High unmanaged memory usage when using Dask to run Cellpose predictions

Hi, I am trying to use Dask to tile up an image and run Cellpose segmentation predictions on each chunk. The problem is that the unmanaged memory usage climbs to exceed the 250GB of ram allocated to each worker, far more than Cellpose should need.

This is the script I am trying to run. I have it set up to run 1 task per GPU at a time and have, been running it on 4 GPUs with a total of 1TB of ram. The original image is around 392x1900x1800 and I am using chunk sizes of 98x194x132 with an overlap of 64. I was able to run a previous version of my code on a much smaller image of around 392x900x900 without much issue.

The memory usage on the GPU remains reasonable at around 32GB but for some reason, the workers are constantly spiking memory usage and I am not sure how to fix it. I’ve also noticed that GPU utilization remains at zero for most of the time.

Here are some examples from the dashboard:

And here are my versions of Dask:
dask 2023.3.2 pypi_0 pypi
dask-cuda 23.4.0 pypi_0 pypi

This is the dashboard for the smaller image run. The image is of size 392x900x900 and the chunk size is set to 150x300x300 with 64 overlap.

Hi @Myrk , welcome to Dask community!

Considering that your input image weight about 10GiB, it’s a bit weird that you have some workers using 160GiB memory!!

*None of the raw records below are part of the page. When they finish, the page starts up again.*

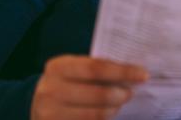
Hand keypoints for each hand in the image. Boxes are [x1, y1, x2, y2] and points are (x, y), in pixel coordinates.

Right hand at [31, 55, 148, 119]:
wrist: (37, 102)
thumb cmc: (67, 81)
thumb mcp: (75, 68)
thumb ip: (98, 68)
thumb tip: (134, 72)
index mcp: (59, 67)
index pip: (97, 68)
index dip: (123, 72)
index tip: (143, 74)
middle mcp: (50, 90)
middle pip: (98, 94)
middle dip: (121, 94)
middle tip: (131, 92)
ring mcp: (50, 113)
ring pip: (95, 114)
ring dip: (114, 109)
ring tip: (120, 103)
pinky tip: (108, 113)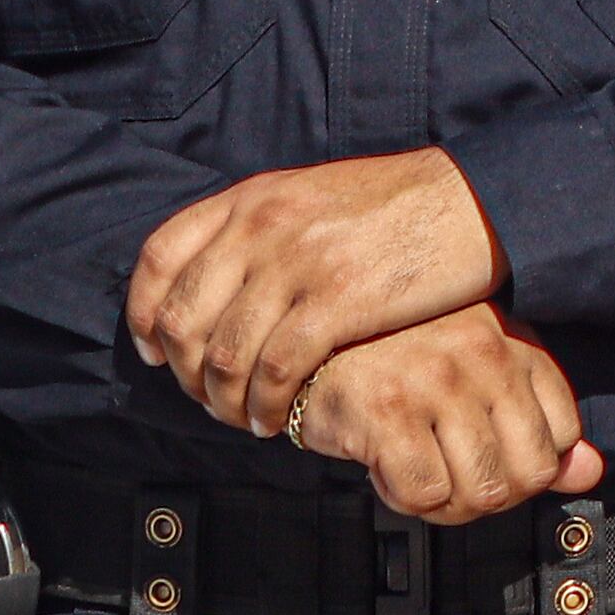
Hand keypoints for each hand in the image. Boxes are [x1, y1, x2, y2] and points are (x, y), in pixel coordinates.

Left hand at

That only 4 times smaller, that’s not a big difference, which makes all this even stranger.

Some questions I have:

  • Is there a reason why you are using smaller chunks with the bigger image? With map_overlap, this will complicate things, generating a lots of exchange between chunks to build the overlap.
  • Do you need an overlap in all dimensions?
  • There is a rechunking triggered into the first graph, it does not come from you?
  • Is the output of your map_overlap bigger than the input? Since you’re calling compute(), all the results will remain into memory until the end.

Hi and thank you for the quick response. Also apologies for any lack of knowledge this is my first time using Dask.

  • To be completely honest I had not tried with larger chunks, in my mind smaller chunks equals less memory usage but I realized how silly that was when I woke up today. Though, my images also have some features that make predictions on smaller chunks slightly more accurate, larger chunks will still probably work as well.
  • The overlap helps with stitching together the segmentations and came as a recommendation from this discourse.
  • I do not believe it came from me unless there’s anything in my code that might cause it to automatically re-chunk.
  • I am unfamiliar with how exactly Dask handles the overlap in memory, but the output from this script is the correct size and everything, except for the mismatched labels from the tiling.

Edit: I just ran it using chunks of size 200x800x1000 and it ran well all the way through. Though changing the chunks to 200x400x500 is making each worker exceed 200GB

That’s not completely silly :slight_smile:, but you don’t want them to be to small, because the benefits won’t be as large as the drawbacks (Scheduler burden, shorter tasks, etc.). map_overlap can generate a lot of burden, especially with small chunks!

Well, map_overlap can cause rechunk if needed, I’m not sure under which conditions.

It’s nice that it workers, but I think we didn’t find the real source of the problem. I still cannot see how just a map_overlap would use so much more memory than the input image size.